Hope you are doing ok? I dropped off last week so I'm officially an empty nester (she's older and has been to university before but was living at home, she's changed university and courses) she's got sn so didn't expect her to leave so actually I'm so pleased she could!

There's 2 of us but I'm sitting here all afternoon alone (I work pt) so weird. Going to see her Sunday as she needs some paperwork and it's only 45 mins away, she doesn't do drinking, pubs, strangers etc so freshers isn't for her!

chopc · 29/09/2021 16:54

It's certainly the end of an era and whilst it should be celebrated it is a time of grieving even for the non empty nesters.

I loved being a family unit ..... and one part is no longer at home.

I am not sitting home crying.
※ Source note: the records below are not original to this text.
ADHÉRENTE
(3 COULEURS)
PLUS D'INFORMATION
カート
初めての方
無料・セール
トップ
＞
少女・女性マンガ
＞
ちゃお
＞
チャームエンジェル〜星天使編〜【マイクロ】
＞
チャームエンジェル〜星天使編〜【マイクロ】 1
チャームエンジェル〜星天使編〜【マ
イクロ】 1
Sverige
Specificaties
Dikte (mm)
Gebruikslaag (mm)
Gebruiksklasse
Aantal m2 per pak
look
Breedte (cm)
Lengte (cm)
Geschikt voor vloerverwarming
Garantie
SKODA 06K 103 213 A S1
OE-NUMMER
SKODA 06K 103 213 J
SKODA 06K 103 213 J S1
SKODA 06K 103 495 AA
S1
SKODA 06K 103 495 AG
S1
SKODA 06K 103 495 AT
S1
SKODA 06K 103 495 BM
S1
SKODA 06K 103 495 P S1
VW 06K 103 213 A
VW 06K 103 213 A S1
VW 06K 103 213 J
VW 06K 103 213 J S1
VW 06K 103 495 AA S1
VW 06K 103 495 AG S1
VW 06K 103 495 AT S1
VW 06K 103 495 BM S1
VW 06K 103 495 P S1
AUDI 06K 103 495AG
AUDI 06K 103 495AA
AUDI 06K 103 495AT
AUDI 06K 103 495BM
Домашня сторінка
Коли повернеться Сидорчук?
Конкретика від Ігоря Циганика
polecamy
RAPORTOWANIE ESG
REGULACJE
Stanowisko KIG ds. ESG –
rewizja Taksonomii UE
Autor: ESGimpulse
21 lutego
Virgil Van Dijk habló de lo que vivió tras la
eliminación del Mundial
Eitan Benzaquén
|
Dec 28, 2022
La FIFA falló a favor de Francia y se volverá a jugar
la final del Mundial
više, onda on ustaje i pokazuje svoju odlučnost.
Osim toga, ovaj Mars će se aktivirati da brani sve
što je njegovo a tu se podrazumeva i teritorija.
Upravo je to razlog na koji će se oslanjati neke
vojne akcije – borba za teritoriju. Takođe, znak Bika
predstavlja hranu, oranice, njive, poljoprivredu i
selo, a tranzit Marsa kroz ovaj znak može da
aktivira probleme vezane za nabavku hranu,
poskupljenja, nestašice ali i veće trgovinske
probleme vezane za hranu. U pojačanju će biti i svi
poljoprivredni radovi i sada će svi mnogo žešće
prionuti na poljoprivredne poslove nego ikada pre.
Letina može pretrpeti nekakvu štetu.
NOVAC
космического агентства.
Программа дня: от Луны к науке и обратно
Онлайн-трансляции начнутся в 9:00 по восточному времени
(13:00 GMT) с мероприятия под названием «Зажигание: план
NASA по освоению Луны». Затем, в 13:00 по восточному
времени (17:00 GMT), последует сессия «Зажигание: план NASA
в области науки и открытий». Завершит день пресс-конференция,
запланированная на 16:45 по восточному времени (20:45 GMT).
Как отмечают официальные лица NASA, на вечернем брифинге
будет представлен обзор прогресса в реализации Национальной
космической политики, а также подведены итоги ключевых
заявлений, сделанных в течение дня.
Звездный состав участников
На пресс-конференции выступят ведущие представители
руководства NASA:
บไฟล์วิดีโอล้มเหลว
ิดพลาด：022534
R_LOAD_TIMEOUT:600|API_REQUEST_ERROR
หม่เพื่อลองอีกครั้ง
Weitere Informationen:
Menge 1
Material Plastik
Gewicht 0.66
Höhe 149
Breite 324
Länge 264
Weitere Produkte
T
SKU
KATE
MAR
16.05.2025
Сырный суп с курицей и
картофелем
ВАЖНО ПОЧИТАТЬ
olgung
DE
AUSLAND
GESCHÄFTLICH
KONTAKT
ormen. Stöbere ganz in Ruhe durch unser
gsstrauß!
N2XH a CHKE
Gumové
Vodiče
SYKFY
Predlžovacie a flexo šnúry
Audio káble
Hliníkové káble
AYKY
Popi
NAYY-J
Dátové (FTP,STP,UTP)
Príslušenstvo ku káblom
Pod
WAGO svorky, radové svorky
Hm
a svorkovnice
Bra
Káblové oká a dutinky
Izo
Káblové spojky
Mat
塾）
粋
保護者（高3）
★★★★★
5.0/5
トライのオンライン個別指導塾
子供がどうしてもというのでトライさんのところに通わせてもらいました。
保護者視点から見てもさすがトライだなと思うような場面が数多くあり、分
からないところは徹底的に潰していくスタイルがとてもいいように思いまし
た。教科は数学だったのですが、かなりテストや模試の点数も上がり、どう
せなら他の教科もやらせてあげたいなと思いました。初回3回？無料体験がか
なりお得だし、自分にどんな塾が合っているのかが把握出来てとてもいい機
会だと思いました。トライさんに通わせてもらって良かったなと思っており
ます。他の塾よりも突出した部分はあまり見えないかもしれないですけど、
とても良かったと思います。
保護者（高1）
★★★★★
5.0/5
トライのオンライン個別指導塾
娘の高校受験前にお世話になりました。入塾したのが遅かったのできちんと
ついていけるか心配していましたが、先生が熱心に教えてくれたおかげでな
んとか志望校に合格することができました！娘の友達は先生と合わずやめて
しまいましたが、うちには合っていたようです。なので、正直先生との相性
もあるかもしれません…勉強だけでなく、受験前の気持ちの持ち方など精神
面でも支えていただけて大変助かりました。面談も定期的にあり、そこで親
DH and I are really happy for DS. But it's still painful

Mybalconyiscracking · 29/09/2021 16:55

My God, you’re just a child, the world is your oyster OP. Some of us hadn’t even had our babies at 37. You are literally free now to do whatever you want, I am quite envious.

feelingdizzy · 29/09/2021 19:54

I'm a few years older mid 40s and also a single parent and both my kids went off to uni a couple of weeks ago . The hardest part was the build up I've been a parent since my mid 20s and couldn't imagine life without the daily grind of parenting .
It's been fine ,more than that I feel proud , like you should that we have single handedly reared adults ready to go off into the world . Relationships change but your bond won't .I have just been FaceTiming my son I will FaceTime my dd later in the week .
I am planning to do something different soon with my life but for now I'm just experimenting being me again , or me for the first time ! You are so young ,I feel young to have grown up kids most of my friends have kids at primary school. I also feel a bit out of step.

Be proud of your achievements , stay open to new possibilities and breathe it will be fine .

beethecrackon24995 · 29/09/2021 20:30

going through the empty nest thing here too. dropped dd off on sunday (york). dh & i are having shared sad moments. we are a close unit & only have the one dc. all very proud/excited for her but it is still hard at times. i gets lots of whatsapps from her (she is very sociable/confident so no trouble settling in) but i miss her being here. it's a busy home so i don't have long to dwell, there is just a sadness. i keep going up to her room/area & sitting with the cat on her bed looking out of the window......quite pathetic really :-D

Sootybear · 29/09/2021 20:52

I felt exactly the same when my eldest went to uni and then my next went the following year. It's such a shock when they go, in that how much you feel it, but it does get easier and he'll be back for ages in the holidays and at some point you'll be missing him even when you're glad he's gone back to uni again.

Both have since come back to live with me for various reasons which has been lovely. You are always a mum.